───── Data listing

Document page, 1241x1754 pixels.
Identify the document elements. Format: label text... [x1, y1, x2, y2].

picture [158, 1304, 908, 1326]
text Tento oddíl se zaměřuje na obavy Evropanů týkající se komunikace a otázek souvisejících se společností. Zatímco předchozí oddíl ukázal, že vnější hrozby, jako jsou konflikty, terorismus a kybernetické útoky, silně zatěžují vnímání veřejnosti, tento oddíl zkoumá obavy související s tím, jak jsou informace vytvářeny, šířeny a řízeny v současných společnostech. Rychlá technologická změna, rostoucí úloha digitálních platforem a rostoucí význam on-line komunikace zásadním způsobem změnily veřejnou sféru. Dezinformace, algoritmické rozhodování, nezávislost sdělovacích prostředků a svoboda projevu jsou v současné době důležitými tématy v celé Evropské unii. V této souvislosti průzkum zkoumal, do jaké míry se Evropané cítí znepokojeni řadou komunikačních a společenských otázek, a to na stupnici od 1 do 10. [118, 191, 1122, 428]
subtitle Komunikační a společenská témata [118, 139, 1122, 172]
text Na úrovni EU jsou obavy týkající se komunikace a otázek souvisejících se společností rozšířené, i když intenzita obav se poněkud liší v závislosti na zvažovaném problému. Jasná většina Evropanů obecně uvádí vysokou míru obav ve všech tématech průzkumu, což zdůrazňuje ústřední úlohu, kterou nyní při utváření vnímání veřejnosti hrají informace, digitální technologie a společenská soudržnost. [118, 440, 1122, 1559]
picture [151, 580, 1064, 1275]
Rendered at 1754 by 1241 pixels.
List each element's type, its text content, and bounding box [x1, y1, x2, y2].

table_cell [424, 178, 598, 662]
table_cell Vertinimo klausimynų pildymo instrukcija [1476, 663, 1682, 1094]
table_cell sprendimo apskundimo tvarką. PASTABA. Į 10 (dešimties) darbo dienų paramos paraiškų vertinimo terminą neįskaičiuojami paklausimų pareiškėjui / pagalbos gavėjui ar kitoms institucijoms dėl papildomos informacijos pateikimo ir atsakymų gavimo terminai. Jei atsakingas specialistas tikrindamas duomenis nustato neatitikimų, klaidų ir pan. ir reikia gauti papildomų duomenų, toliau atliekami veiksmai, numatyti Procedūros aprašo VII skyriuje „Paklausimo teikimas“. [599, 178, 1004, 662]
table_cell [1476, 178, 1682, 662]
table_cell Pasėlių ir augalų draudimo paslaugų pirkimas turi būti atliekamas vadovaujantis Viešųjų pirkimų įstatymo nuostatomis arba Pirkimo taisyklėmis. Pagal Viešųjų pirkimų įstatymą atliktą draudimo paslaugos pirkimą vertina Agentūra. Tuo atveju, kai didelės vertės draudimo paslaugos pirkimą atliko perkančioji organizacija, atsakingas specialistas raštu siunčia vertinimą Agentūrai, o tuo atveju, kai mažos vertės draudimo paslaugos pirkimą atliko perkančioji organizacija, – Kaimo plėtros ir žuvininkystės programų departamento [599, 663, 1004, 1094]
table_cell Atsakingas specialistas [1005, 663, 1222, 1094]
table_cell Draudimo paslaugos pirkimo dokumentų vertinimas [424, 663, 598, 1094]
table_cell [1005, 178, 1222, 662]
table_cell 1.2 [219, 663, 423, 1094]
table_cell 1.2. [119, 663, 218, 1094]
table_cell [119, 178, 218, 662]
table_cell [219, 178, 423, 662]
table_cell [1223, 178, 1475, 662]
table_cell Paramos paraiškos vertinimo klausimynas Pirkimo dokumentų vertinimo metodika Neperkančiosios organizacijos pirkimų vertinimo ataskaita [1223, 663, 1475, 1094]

──────────

● Aim of the task
Change "picture" to "figure" wherever it occurs in the entries above, and write out all the lines again with nothing else altered.

● Written response
Document page, 1241x1754 pixels.
Identify the document elements. Format: label text... [x1, y1, x2, y2].

figure [158, 1304, 908, 1326]
text Tento oddíl se zaměřuje na obavy Evropanů týkající se komunikace a otázek souvisejících se společností. Zatímco předchozí oddíl ukázal, že vnější hrozby, jako jsou konflikty, terorismus a kybernetické útoky, silně zatěžují vnímání veřejnosti, tento oddíl zkoumá obavy související s tím, jak jsou informace vytvářeny, šířeny a řízeny v současných společnostech. Rychlá technologická změna, rostoucí úloha digitálních platforem a rostoucí význam on-line komunikace zásadním způsobem změnily veřejnou sféru. Dezinformace, algoritmické rozhodování, nezávislost sdělovacích prostředků a svoboda projevu jsou v současné době důležitými tématy v celé Evropské unii. V této souvislosti průzkum zkoumal, do jaké míry se Evropané cítí znepokojeni řadou komunikačních a společenských otázek, a to na stupnici od 1 do 10. [118, 191, 1122, 428]
subtitle Komunikační a společenská témata [118, 139, 1122, 172]
text Na úrovni EU jsou obavy týkající se komunikace a otázek souvisejících se společností rozšířené, i když intenzita obav se poněkud liší v závislosti na zvažovaném problému. Jasná většina Evropanů obecně uvádí vysokou míru obav ve všech tématech průzkumu, což zdůrazňuje ústřední úlohu, kterou nyní při utváření vnímání veřejnosti hrají informace, digitální technologie a společenská soudržnost. [118, 440, 1122, 1559]
figure [151, 580, 1064, 1275]
Rendered at 1754 by 1241 pixels.
List each element's type, its text content, and bounding box [x1, y1, x2, y2].

table_cell [424, 178, 598, 662]
table_cell Vertinimo klausimynų pildymo instrukcija [1476, 663, 1682, 1094]
table_cell sprendimo apskundimo tvarką. PASTABA. Į 10 (dešimties) darbo dienų paramos paraiškų vertinimo terminą neįskaičiuojami paklausimų pareiškėjui / pagalbos gavėjui ar kitoms institucijoms dėl papildomos informacijos pateikimo ir atsakymų gavimo terminai. Jei atsakingas specialistas tikrindamas duomenis nustato neatitikimų, klaidų ir pan. ir reikia gauti papildomų duomenų, toliau atliekami veiksmai, numatyti Procedūros aprašo VII skyriuje „Paklausimo teikimas“. [599, 178, 1004, 662]
table_cell [1476, 178, 1682, 662]
table_cell Pasėlių ir augalų draudimo paslaugų pirkimas turi būti atliekamas vadovaujantis Viešųjų pirkimų įstatymo nuostatomis arba Pirkimo taisyklėmis. Pagal Viešųjų pirkimų įstatymą atliktą draudimo paslaugos pirkimą vertina Agentūra. Tuo atveju, kai didelės vertės draudimo paslaugos pirkimą atliko perkančioji organizacija, atsakingas specialistas raštu siunčia vertinimą Agentūrai, o tuo atveju, kai mažos vertės draudimo paslaugos pirkimą atliko perkančioji organizacija, – Kaimo plėtros ir žuvininkystės programų departamento [599, 663, 1004, 1094]
table_cell Atsakingas specialistas [1005, 663, 1222, 1094]
table_cell Draudimo paslaugos pirkimo dokumentų vertinimas [424, 663, 598, 1094]
table_cell [1005, 178, 1222, 662]
table_cell 1.2 [219, 663, 423, 1094]
table_cell 1.2. [119, 663, 218, 1094]
table_cell [119, 178, 218, 662]
table_cell [219, 178, 423, 662]
table_cell [1223, 178, 1475, 662]
table_cell Paramos paraiškos vertinimo klausimynas Pirkimo dokumentų vertinimo metodika Neperkančiosios organizacijos pirkimų vertinimo ataskaita [1223, 663, 1475, 1094]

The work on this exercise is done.